> [Material for this task]
★ ★ ★ ★ ★
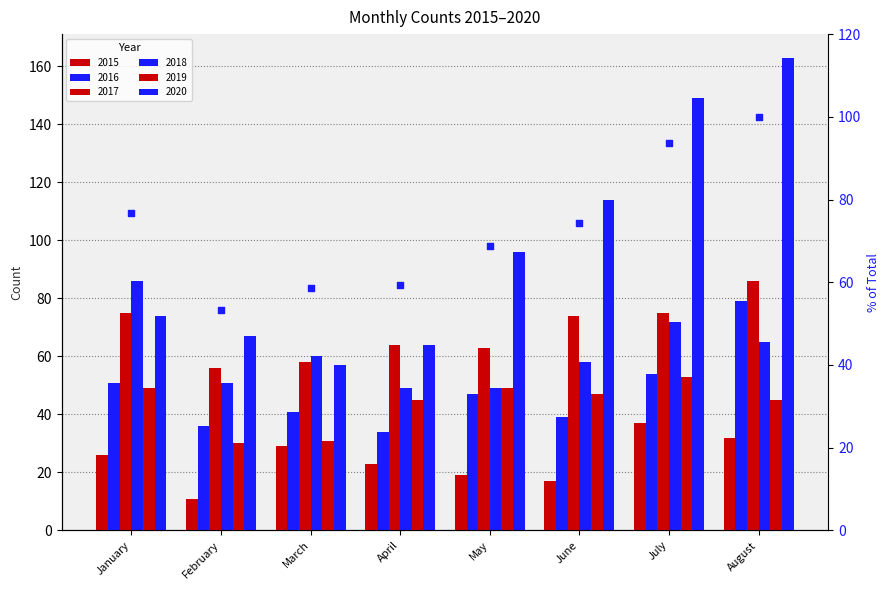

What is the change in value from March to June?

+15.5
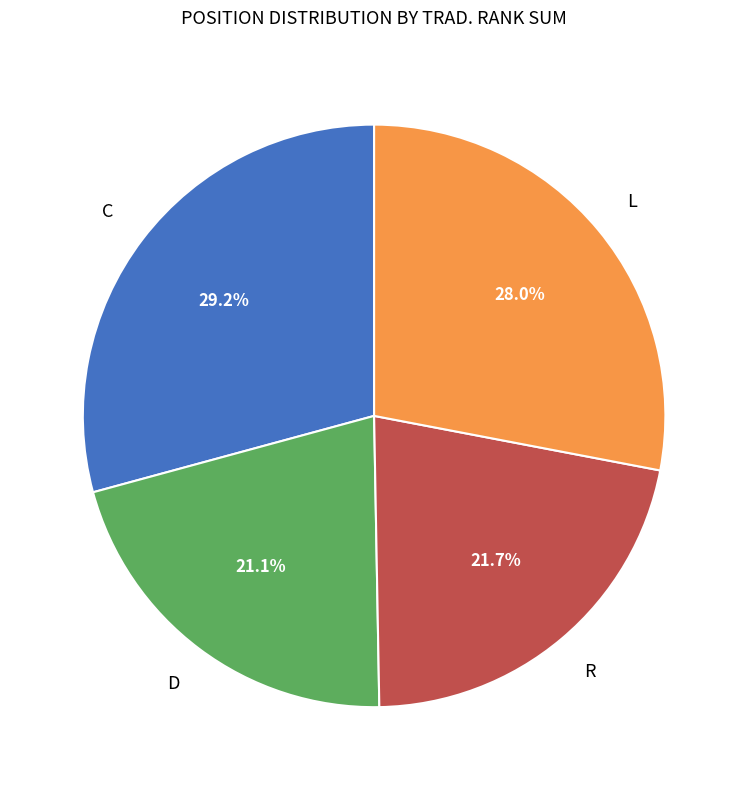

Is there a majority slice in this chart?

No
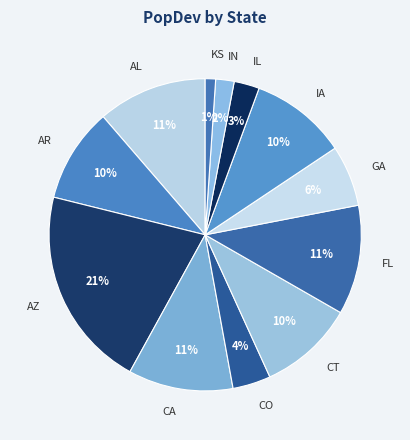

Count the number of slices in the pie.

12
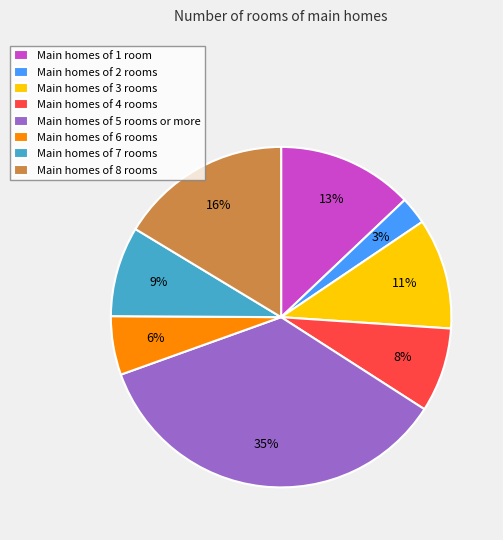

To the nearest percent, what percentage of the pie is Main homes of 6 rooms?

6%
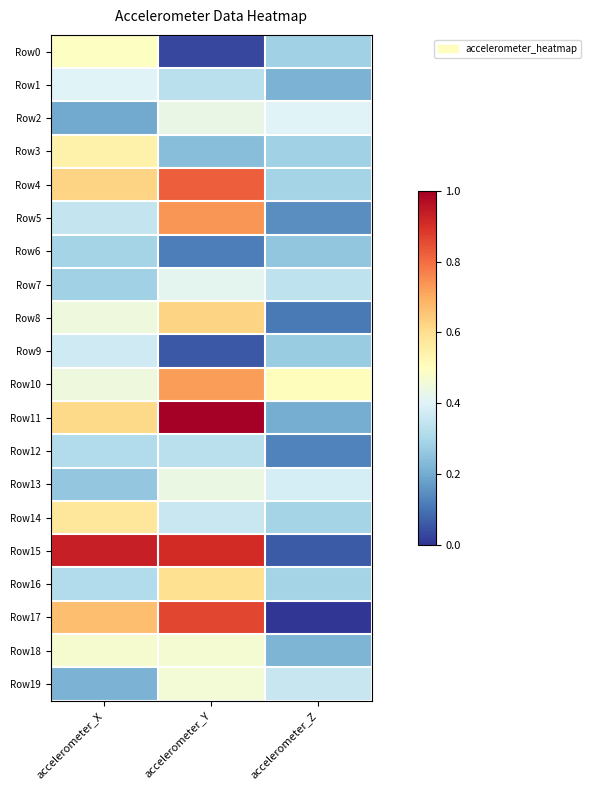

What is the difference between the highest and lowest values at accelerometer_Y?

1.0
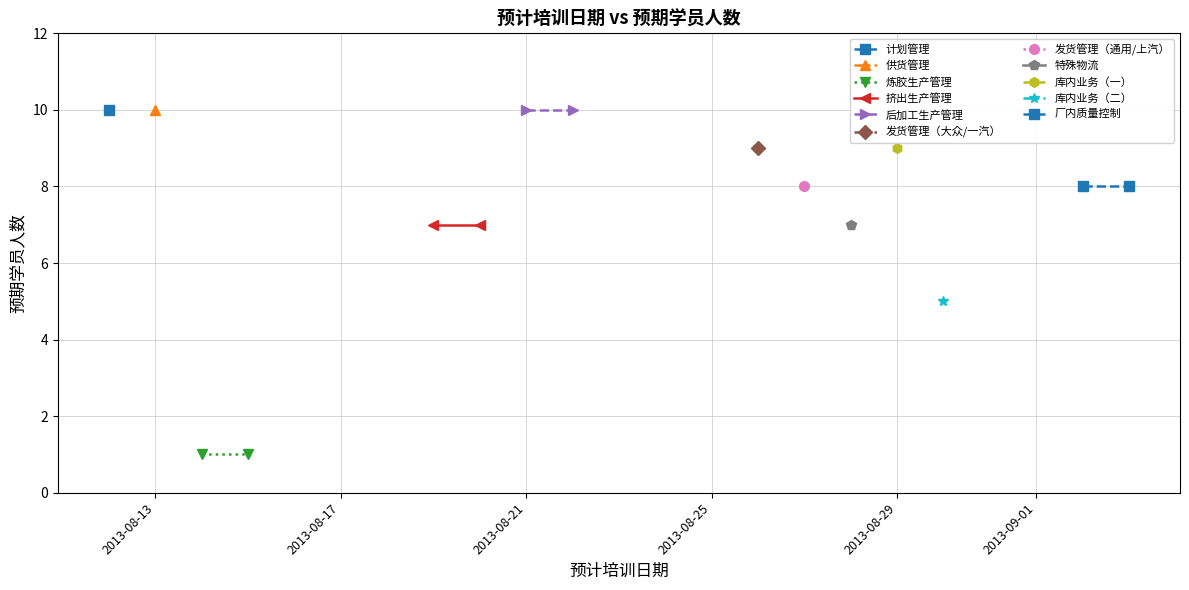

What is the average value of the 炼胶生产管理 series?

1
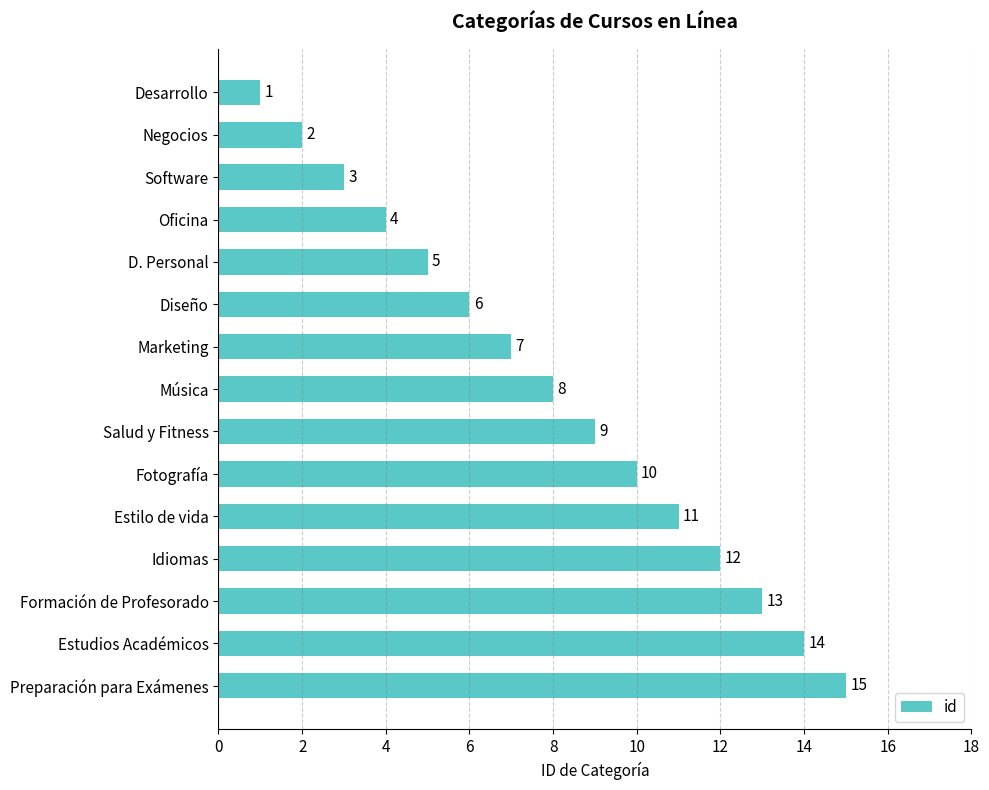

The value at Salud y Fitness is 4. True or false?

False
★ ★ ★ ★ ★
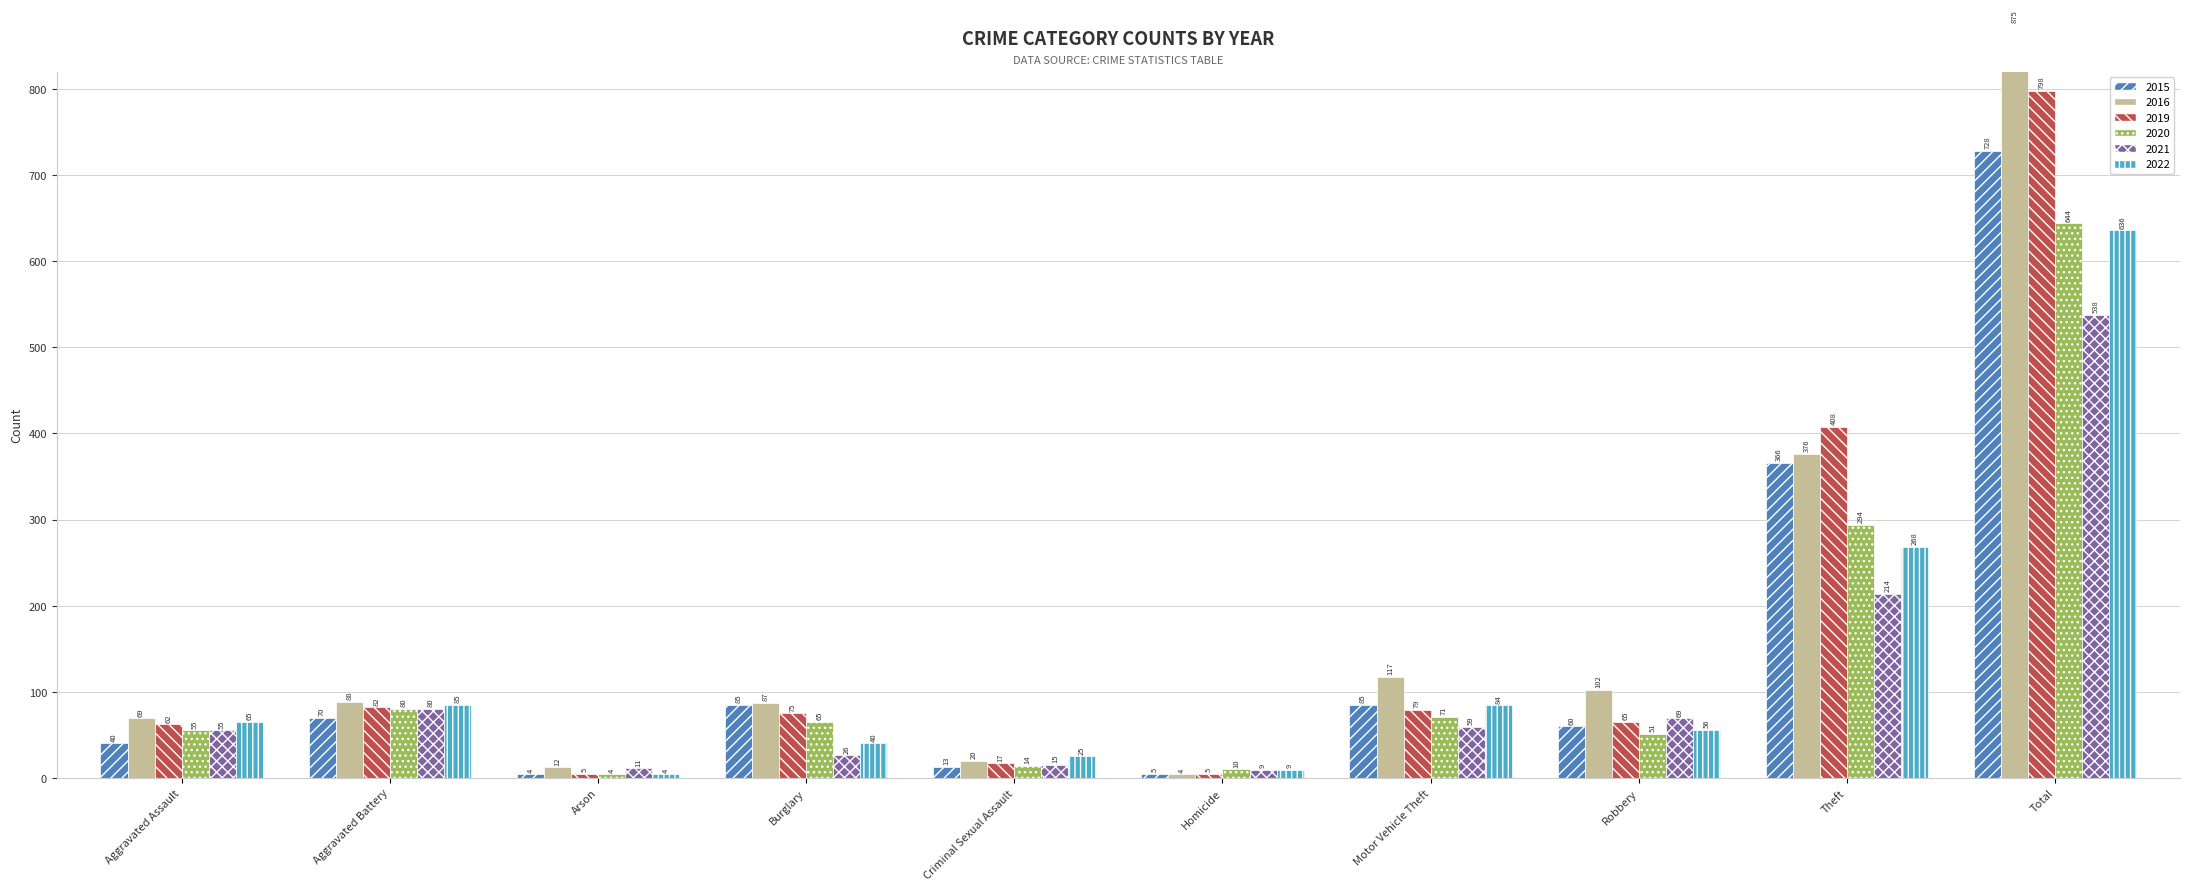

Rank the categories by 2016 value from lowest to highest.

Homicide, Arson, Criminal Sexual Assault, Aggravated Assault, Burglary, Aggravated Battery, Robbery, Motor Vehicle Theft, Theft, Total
★ ★ ★ ★ ★
> [Problem] Could you copy out, word for word, the lines from the one holding "Rank the categories" through the one holding "Homicide, Arson, Criminal", both ends included?

> [Solution to this exercise]
Rank the categories by 2016 value from lowest to highest.

Homicide, Arson, Criminal Sexual Assault, Aggravated Assault, Burglary, Aggravated Battery, Robbery, Motor Vehicle Theft, Theft, Total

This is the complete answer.